[Items listed in a dataset]

──────────

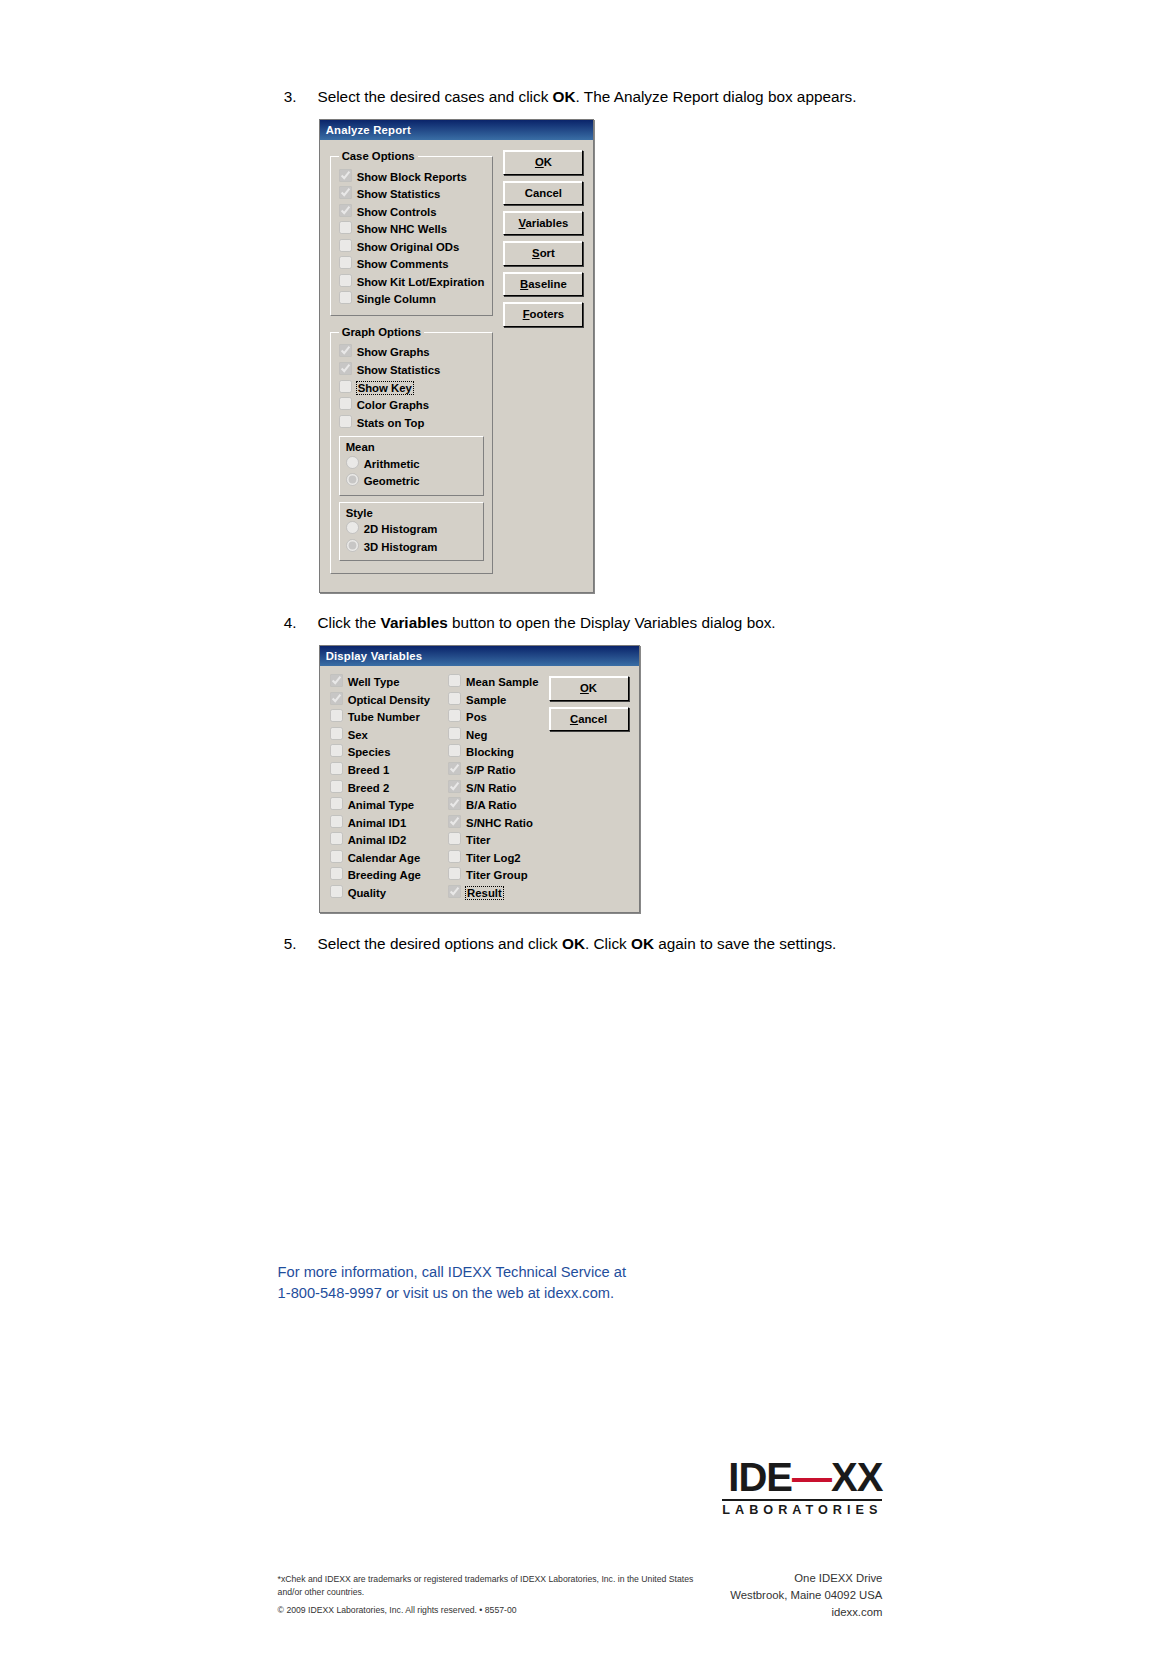Select the desired cases and click OK. The Analyze Report dialog box appears.
Analyze Report
Case Options Show Block Reports Show Statistics Show Controls Show NHC Wells Show Original ODs Show Comments Show Kit Lot/Expiration Single Column Graph Options Show Graphs Show Statistics Show Key Color Graphs Stats on Top
Mean
Arithmetic Geometric
Style
2D Histogram 3D Histogram
OK
Cancel
Variables
Sort
Baseline
Footers
Click the Variables button to open the Display Variables dialog box.
Display Variables
Well Type Optical Density Tube Number Sex Species Breed 1 Breed 2 Animal Type Animal ID1 Animal ID2 Calendar Age Breeding Age Quality
Mean Sample Sample Pos Neg Blocking S/P Ratio S/N Ratio B/A Ratio S/NHC Ratio Titer Titer Log2 Titer Group Result
OK
Cancel
Select the desired options and click OK. Click OK again to save the settings.
For more information, call IDEXX Technical Service at
1-800-548-9997 or visit us on the web at idexx.com.
*xChek and IDEXX are trademarks or registered trademarks of IDEXX Laboratories, Inc. in the United States and/or other countries.
© 2009 IDEXX Laboratories, Inc. All rights reserved. • 8557-00
IDE—XX
LABORATORIES
One IDEXX Drive
Westbrook, Maine 04092 USA
idexx.com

──────────

» TASK PROMPT
Copy out the data verbatim, excluding the pictures.

» YOUR RESPONSE
Select the desired cases and click OK. The Analyze Report dialog box appears.
Analyze Report
Case Options Show Block Reports Show Statistics Show Controls Show NHC Wells Show Original ODs Show Comments Show Kit Lot/Expiration Single Column Graph Options Show Graphs Show Statistics Show Key Color Graphs Stats on Top
Mean
Arithmetic Geometric
Style
2D Histogram 3D Histogram
OK
Cancel
Variables
Sort
Baseline
Footers
Click the Variables button to open the Display Variables dialog box.
Display Variables
Well Type Optical Density Tube Number Sex Species Breed 1 Breed 2 Animal Type Animal ID1 Animal ID2 Calendar Age Breeding Age Quality
Mean Sample Sample Pos Neg Blocking S/P Ratio S/N Ratio B/A Ratio S/NHC Ratio Titer Titer Log2 Titer Group Result
OK
Cancel
Select the desired options and click OK. Click OK again to save the settings.
For more information, call IDEXX Technical Service at
1-800-548-9997 or visit us on the web at idexx.com.
*xChek and IDEXX are trademarks or registered trademarks of IDEXX Laboratories, Inc. in the United States and/or other countries.
© 2009 IDEXX Laboratories, Inc. All rights reserved. • 8557-00
IDE—XX
LABORATORIES
One IDEXX Drive
Westbrook, Maine 04092 USA
idexx.com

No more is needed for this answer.